Where Can We See Transformations
Mark Chan:
There is a question on there of where we can see what the transformations are. Are they just linear and no, they're not. That's, if you, again, if the middle section right below the knob, that's telling you how percent complete, there's that feature importance. If you hover over each of those feature importance, you'll see that description again with the docs. These are not trivial transformations. They're really good. There's some complex interactions going on. So, yes. We do tell you that, and like Arno showed, we didn't quite download it, but you can actually download a data set that shows you the results of those transformations on both your training set and your testing set if you've provided one. Those are both important pieces of getting this done. and the system does tell you the output and it tries to describe to you what it did.
Arno Candel:
There's a file called features or text that you get in the scoring package. It explains all the features, has names of the feature columns, and then explains them in plain English. There's also a variable importance column. You can see which column is important. Some of them are zeros. That's because they're still included, even though they're not necessarily picked up by that one final GBM model. It's maybe picked up by the ensemble. We are not dropping all the columns. Don't be scared if there's zero sometimes.

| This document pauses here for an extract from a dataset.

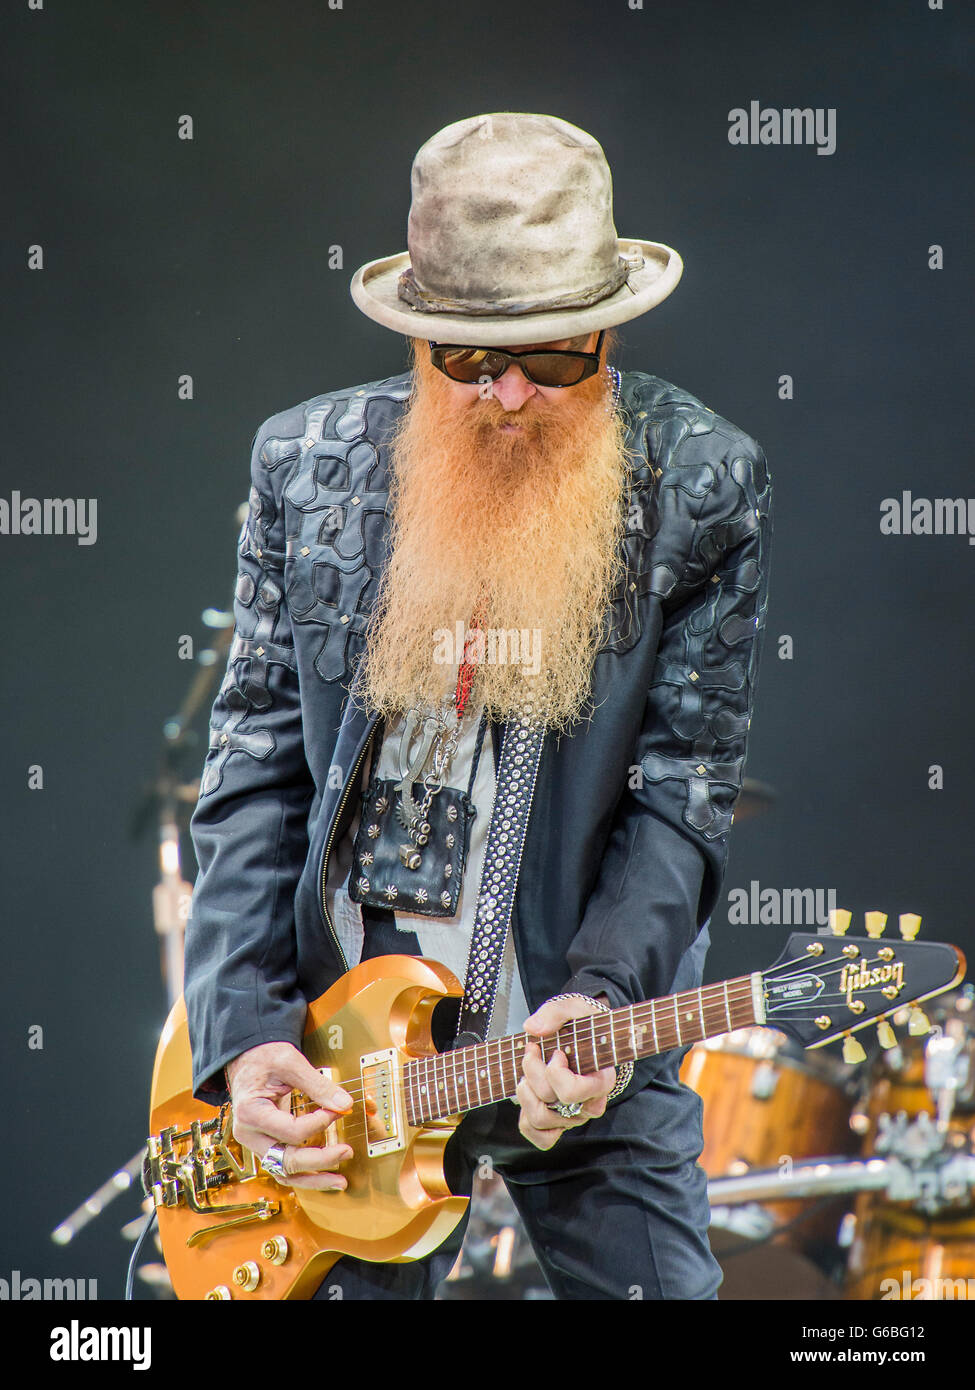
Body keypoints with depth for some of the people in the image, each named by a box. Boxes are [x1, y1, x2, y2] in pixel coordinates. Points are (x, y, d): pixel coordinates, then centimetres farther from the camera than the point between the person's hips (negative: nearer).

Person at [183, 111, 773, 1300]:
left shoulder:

It's also an artifact of the genetic algorithm. You're bringing in a whole individual with a lot of genes in them, like a human. But not all genes are active and necessary. If you cut out a little gene somewhere, you're not going to just die. Basically, the point is that these genomes, they're mutating and all that, not all the pieces in there are a hundred percent necessary, but the individual that's the best in the end has a lot of good stuff. That's kind of how you should think. Now, this is the package, the scoring package, and you can look at it yourself, but it's all Python code. It's easy to go through and, basically download it, play with it. That's the takeaway message, and thanks for your attention.